- Activity:
Repeat the entries below exactly as they appear, with no pictures.
--- START ---
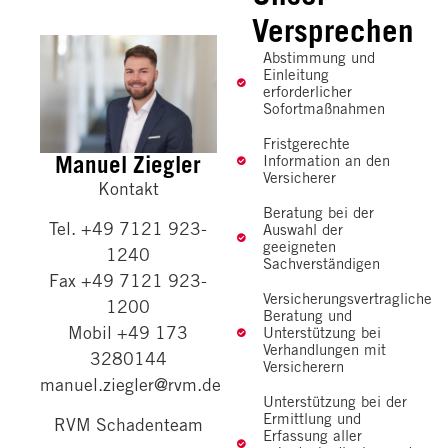
Versprechen
Abstimmung und
Einleitung
erforderlicher
Sofortmaßnahmen
Fristgerechte
Manuel Ziegler
Information an den
Versicherer
Kontakt
Beratung bei der
Tel. +49 7121 923-
Auswahl der
geeigneten
1240
Sachverständigen
Fax +49 7121 923-
Versicherungsvertragliche
1200
Beratung und
Mobil +49 173
Unterstützung bei
Verhandlungen mit
3280144
Versicherern
manuel.ziegler@rvm.de
Unterstützung bei der
Ermittlung und
RVM Schadenteam
Erfassung aller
--- END ---
- The answer:
Versprechen
Abstimmung und
Einleitung
erforderlicher
Sofortmaßnahmen
Fristgerechte
Manuel Ziegler
Information an den
Versicherer
Kontakt
Beratung bei der
Tel. +49 7121 923-
Auswahl der
geeigneten
1240
Sachverständigen
Fax +49 7121 923-
Versicherungsvertragliche
1200
Beratung und
Mobil +49 173
Unterstützung bei
Verhandlungen mit
3280144
Versicherern
manuel.ziegler@rvm.de
Unterstützung bei der
Ermittlung und
RVM Schadenteam
Erfassung aller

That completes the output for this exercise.